Start of Exercise text
Ten Hag realised he had to discover the best role for De Jong to properly showcase that talent, noting that his quality is how he “makes the forwards perform better”.
“He’s not a goalscorer,” he told Dutch TV after Barcelona deployed him as a ’10’. “He’s the player who supplies the team-mates who give the assists or who score goals from their position.”
Ten Hag has spoken about how he used De Jong in a system with “two number sixes” at Ajax, but he even had outings at centre-back on occasions, something Michael Statham, from Football Oranje, says did not work.
“It was an experiment to try to get them playing on the ball from the back,” he tells BBC Sport. “But De Jong was exposed massively – he is not a centre-back who wins headers and he got beaten for pace on the turn multiple times.
“Ten Hag used him mainly as a defensive midfielder, but that works a little differently at Ajax. He used him as a playmaker from deep.
“As a midfielder, he is brilliant. He played deep when the build-up started, between the two centre-backs to try to get the ball flowing. The goalkeeper would often use him as an outlet.
“Further up the pitch, he would be on the edge of the area, not taking shots, but moving the ball on again, putting players into really neat positions inside the box, switching the play and using the wide areas.”
A statement signing for United?
It was former boss Ronald Koeman – also once De Jong’s national team boss – who seemed to get the best out of his countryman and he still regards the player highly.
Koeman, set to retake the Netherlands job after the World Cup, told Catalan radio this week De Jong was “a great player for Barca”, adding that the player told him he wanted to continue at the club.
Current Dutch boss Louis van Gaal may have encouraged Ajax defender Jurrien Timber away from a move to Manchester United at this stage in his career but has also talked up De Jong’s talent during recent international windows.
“I already knew how important Frenkie is. I don’t need to see that anymore – Frenkie brings extra quality, that’s why he is worth €112m,” said Van Gaal, referencing his value in a recent CIES Football Observatory study.
United will seemingly pay a lot less than that figure – closer to the initial £65m Barcelona bought De Jong for – though the deal will represent a large chunk of Ten Hag’s budget.
End of Exercise text
## Work instruction A
Reproduce the data visualization image entries word for word, starting at the beginning of the entries and ending with the line that contains "18-Oct-2021", including that line. Omit the pictures.
The passage about Frenkie de Jong and the entries have no connection to each other.
Start of Data to process
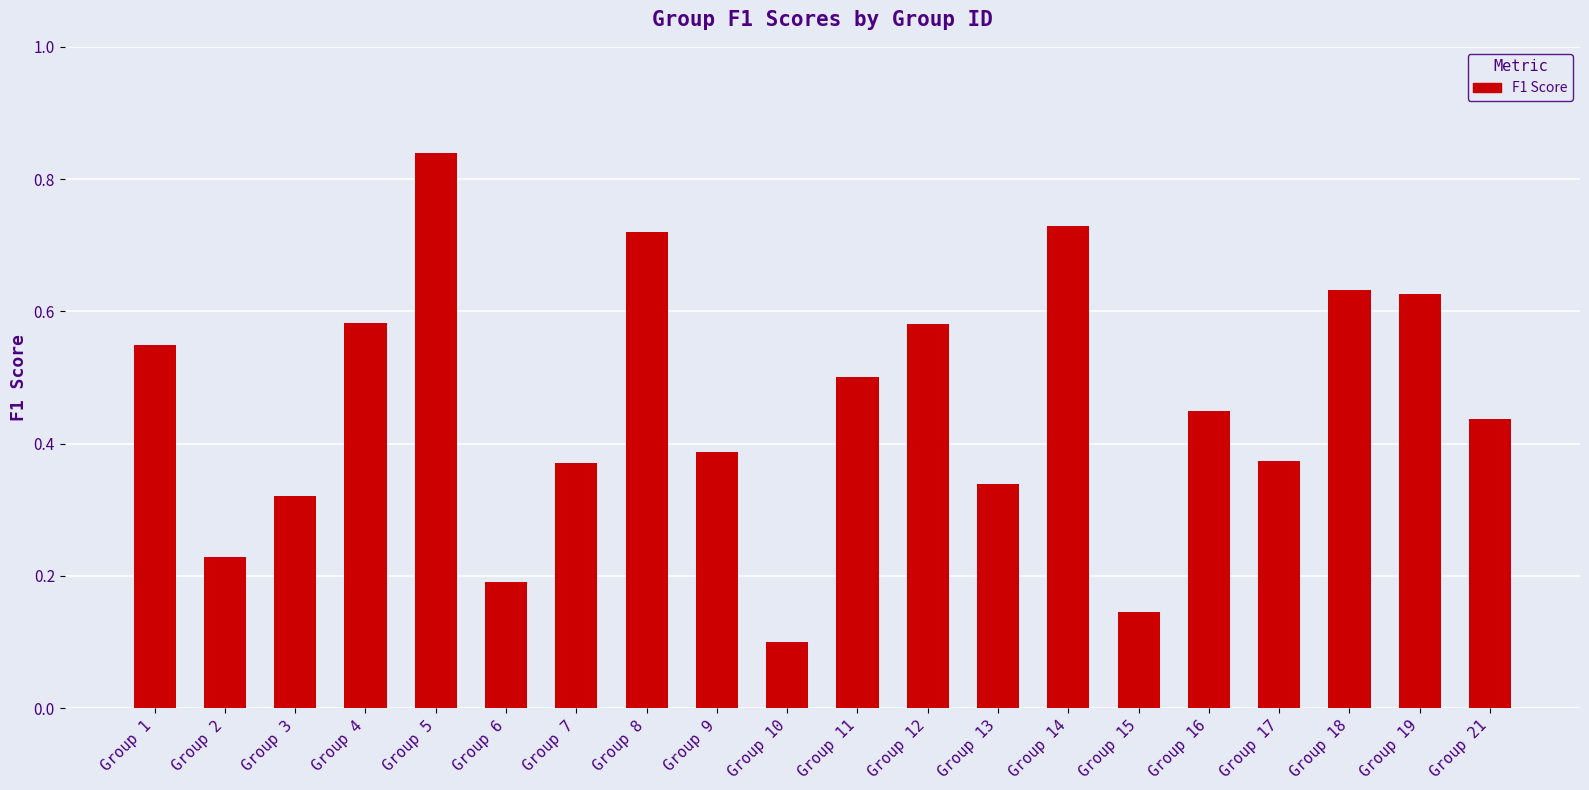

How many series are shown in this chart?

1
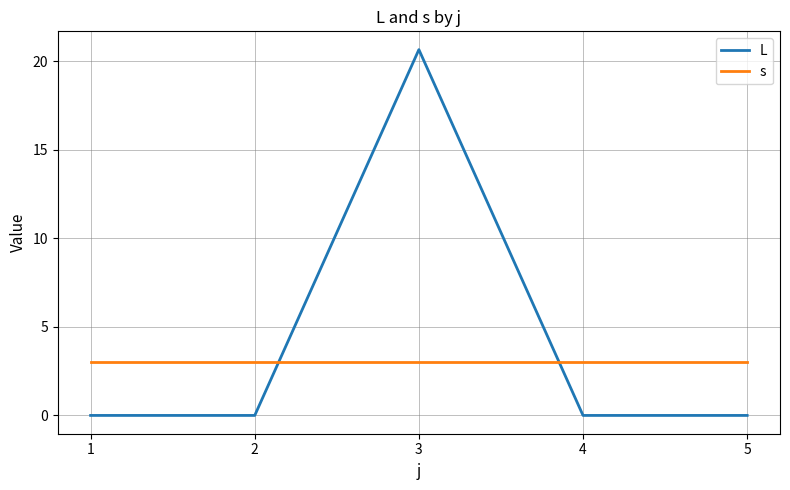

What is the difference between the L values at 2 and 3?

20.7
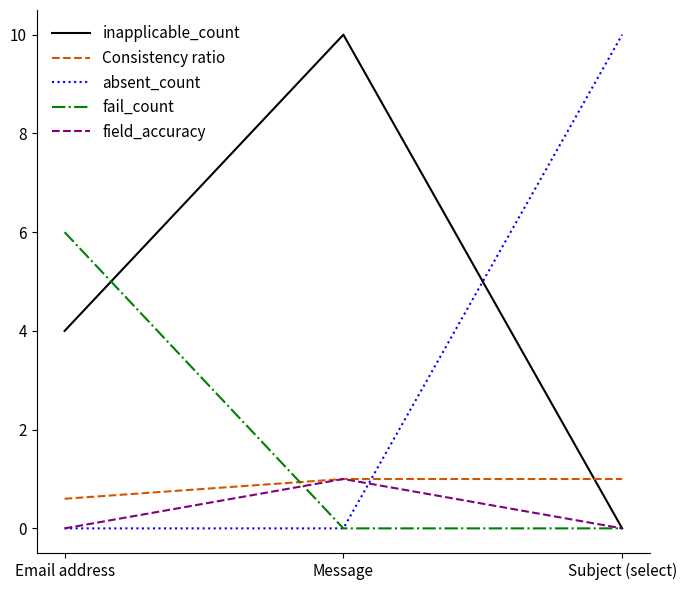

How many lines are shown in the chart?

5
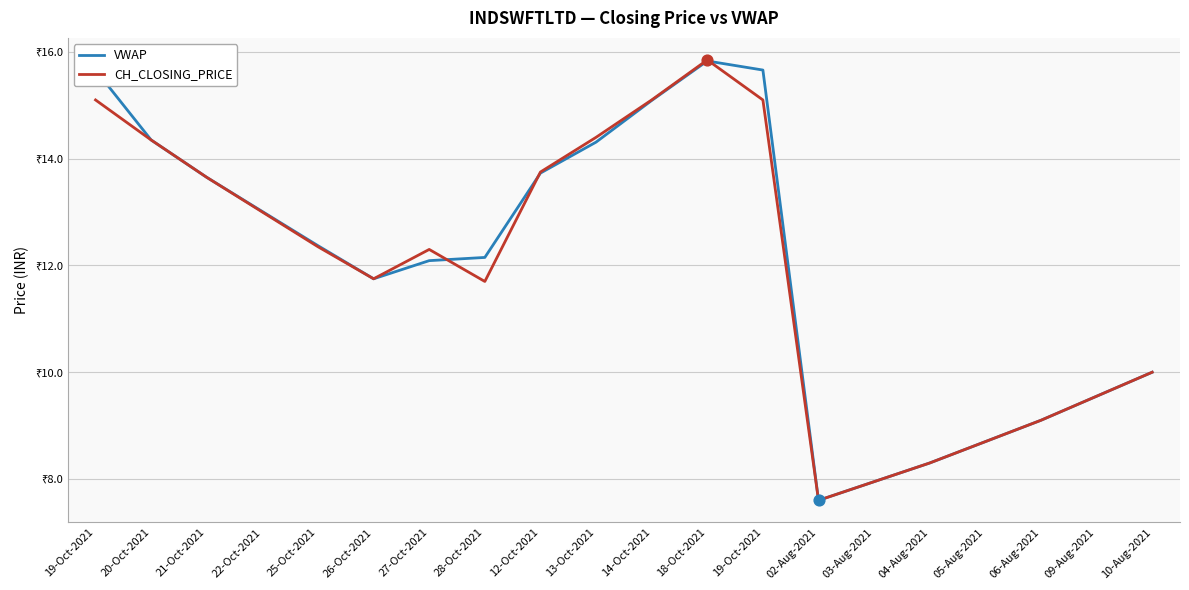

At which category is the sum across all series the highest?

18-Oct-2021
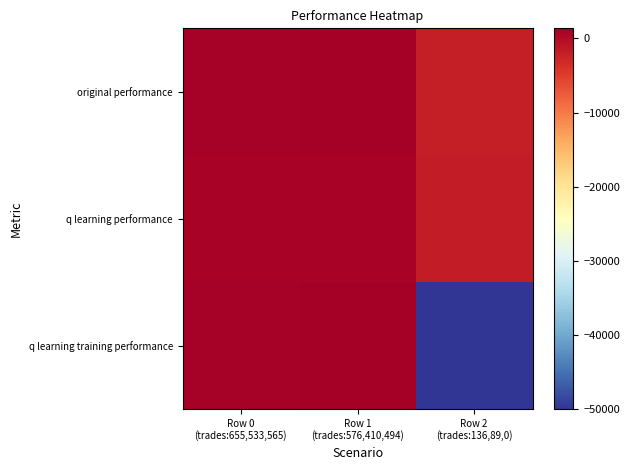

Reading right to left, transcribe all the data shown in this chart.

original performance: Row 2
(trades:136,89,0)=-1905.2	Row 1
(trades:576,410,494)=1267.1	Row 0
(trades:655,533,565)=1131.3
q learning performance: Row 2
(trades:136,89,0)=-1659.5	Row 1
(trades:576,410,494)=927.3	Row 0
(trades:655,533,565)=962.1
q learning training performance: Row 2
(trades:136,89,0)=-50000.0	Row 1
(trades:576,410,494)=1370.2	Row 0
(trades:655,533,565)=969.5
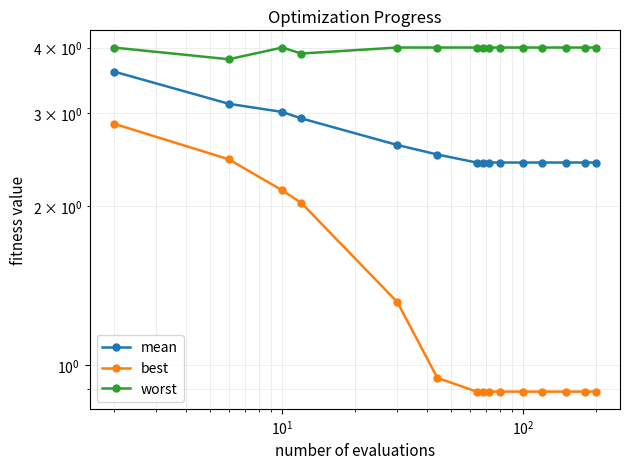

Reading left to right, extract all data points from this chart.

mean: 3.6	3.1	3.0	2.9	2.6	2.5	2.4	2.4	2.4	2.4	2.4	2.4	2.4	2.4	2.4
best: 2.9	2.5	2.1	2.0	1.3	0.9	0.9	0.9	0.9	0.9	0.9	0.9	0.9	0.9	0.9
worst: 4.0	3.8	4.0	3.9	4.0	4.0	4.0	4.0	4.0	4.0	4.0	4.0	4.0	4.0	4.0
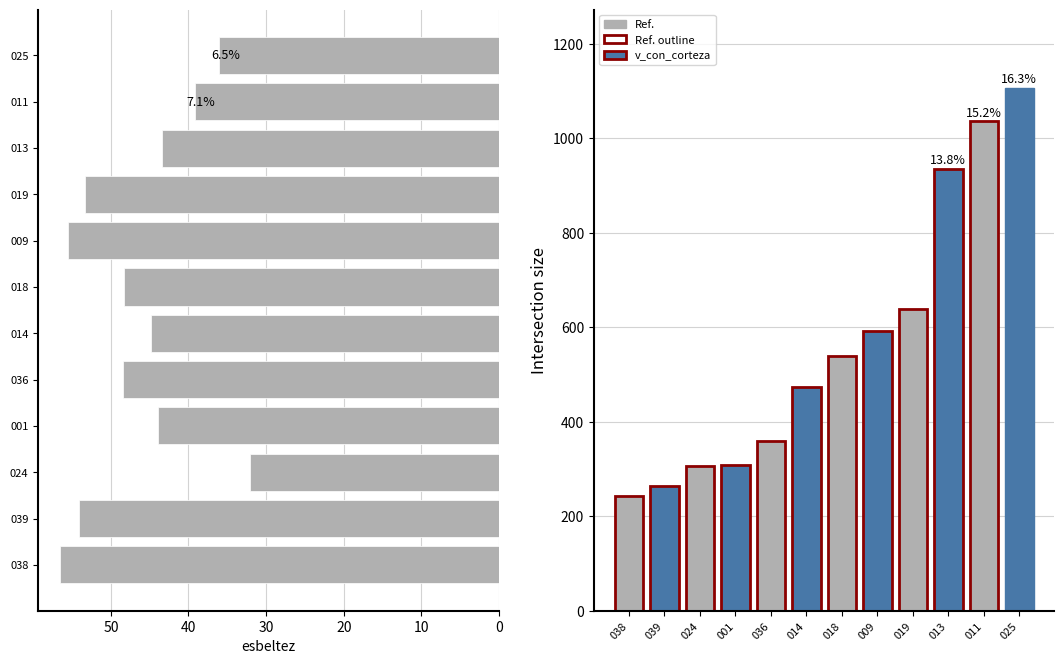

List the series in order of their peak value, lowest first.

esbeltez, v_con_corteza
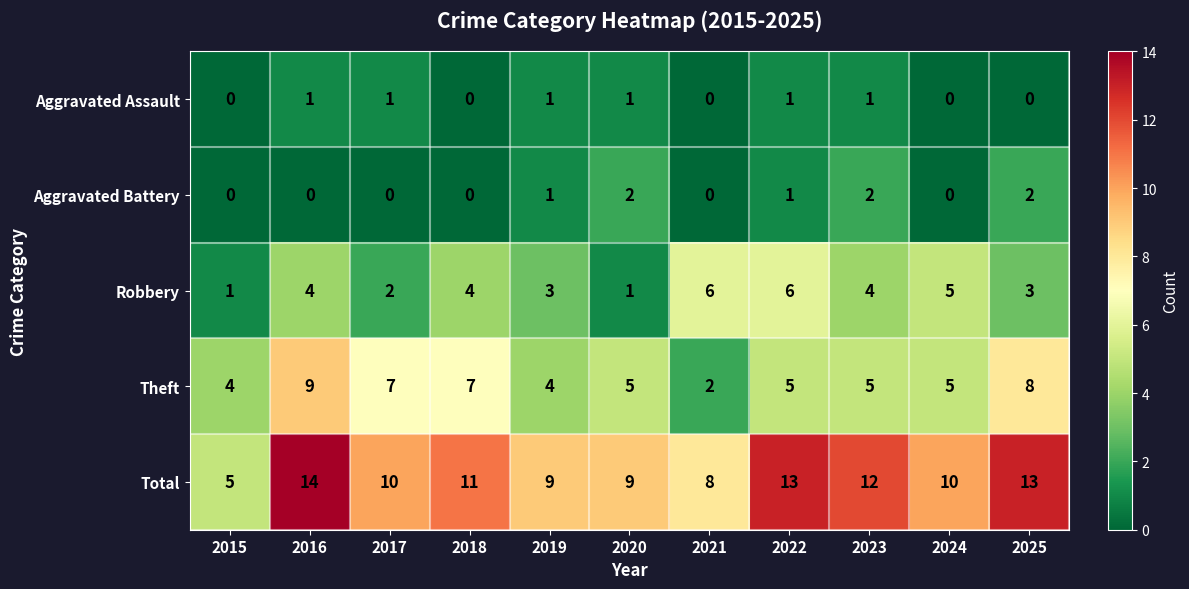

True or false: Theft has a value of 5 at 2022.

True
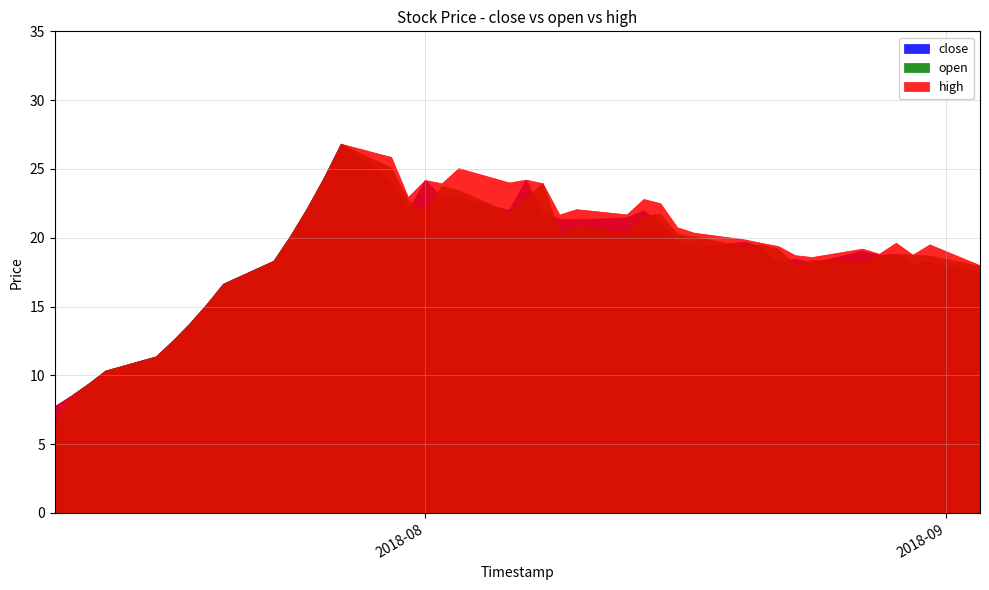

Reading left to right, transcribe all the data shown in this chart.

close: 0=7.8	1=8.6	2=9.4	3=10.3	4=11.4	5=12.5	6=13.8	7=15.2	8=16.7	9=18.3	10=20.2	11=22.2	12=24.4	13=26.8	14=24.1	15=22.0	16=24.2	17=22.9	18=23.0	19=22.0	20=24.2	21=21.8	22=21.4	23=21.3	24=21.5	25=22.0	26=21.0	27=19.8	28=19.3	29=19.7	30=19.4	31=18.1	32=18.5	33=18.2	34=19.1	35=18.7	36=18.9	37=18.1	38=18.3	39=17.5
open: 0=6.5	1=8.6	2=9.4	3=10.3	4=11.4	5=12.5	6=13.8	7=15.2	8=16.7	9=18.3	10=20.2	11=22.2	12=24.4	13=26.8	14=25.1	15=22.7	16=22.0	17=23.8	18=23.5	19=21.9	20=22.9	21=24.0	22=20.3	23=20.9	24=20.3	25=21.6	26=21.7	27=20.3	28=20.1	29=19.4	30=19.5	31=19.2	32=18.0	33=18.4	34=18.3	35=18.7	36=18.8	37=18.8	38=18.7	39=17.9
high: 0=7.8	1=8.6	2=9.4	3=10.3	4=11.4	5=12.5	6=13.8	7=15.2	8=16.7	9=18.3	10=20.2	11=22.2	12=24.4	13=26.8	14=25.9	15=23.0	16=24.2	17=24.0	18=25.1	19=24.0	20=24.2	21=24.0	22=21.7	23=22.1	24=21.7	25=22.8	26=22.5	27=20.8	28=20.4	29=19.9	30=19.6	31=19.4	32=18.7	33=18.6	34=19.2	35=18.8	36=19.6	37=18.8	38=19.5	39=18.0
End of Data to process
## Work instruction B
Write the next part of the passage about Frenkie de Jong, picking up after its final sentence.

## Output A
How many series are shown in this chart?

1

What is the difference between the L values at 2 and 3?

20.7

How many lines are shown in the chart?

5

At which category is the sum across all series the highest?

18-Oct-2021

## Output B
De Jong could be a key piece in a sizeable puzzle facing Ten Hag regardless, but the departures of Paul Pogba, Juan Mata and Nemanja Matic this summer have made reinforcing United’s midfield – and adding creativity – a must.
Ten Hag’s pursuit of the midfielder this summer shows how valuable he believes he will be to his United side, and Feehely says witnessing De Jong at his best in Spain was a “low-key masterclass”.
“He’s not a Marco Verratti or a Thiago Alcantara who really catches the eye with the way they control and play the ball,” he adds.
“He is much more understated, he is more of a Xavi-type player, kind of makes the team tick. He is not exceptionally quick or strong, he doesn’t really have a repertoire of making line-breaking passes, but when it comes to regulating the game he is superb.
“He will bring to United some sanity in a pretty chaotic club and pretty chaotic midfield – confidence on the ball, he never shirks taking possession, he will always ask for it, always wants it to feet.
“If he is in a position to have a midfield built around him he can thrive, but he needs absolute faith and seniority in midfield and at Barcelona he doesn’t have that.”
Statham adds: “He can receive the ball from deep and make those transitions in play, drawing players to him to bring that space and bring teams out of their shell.”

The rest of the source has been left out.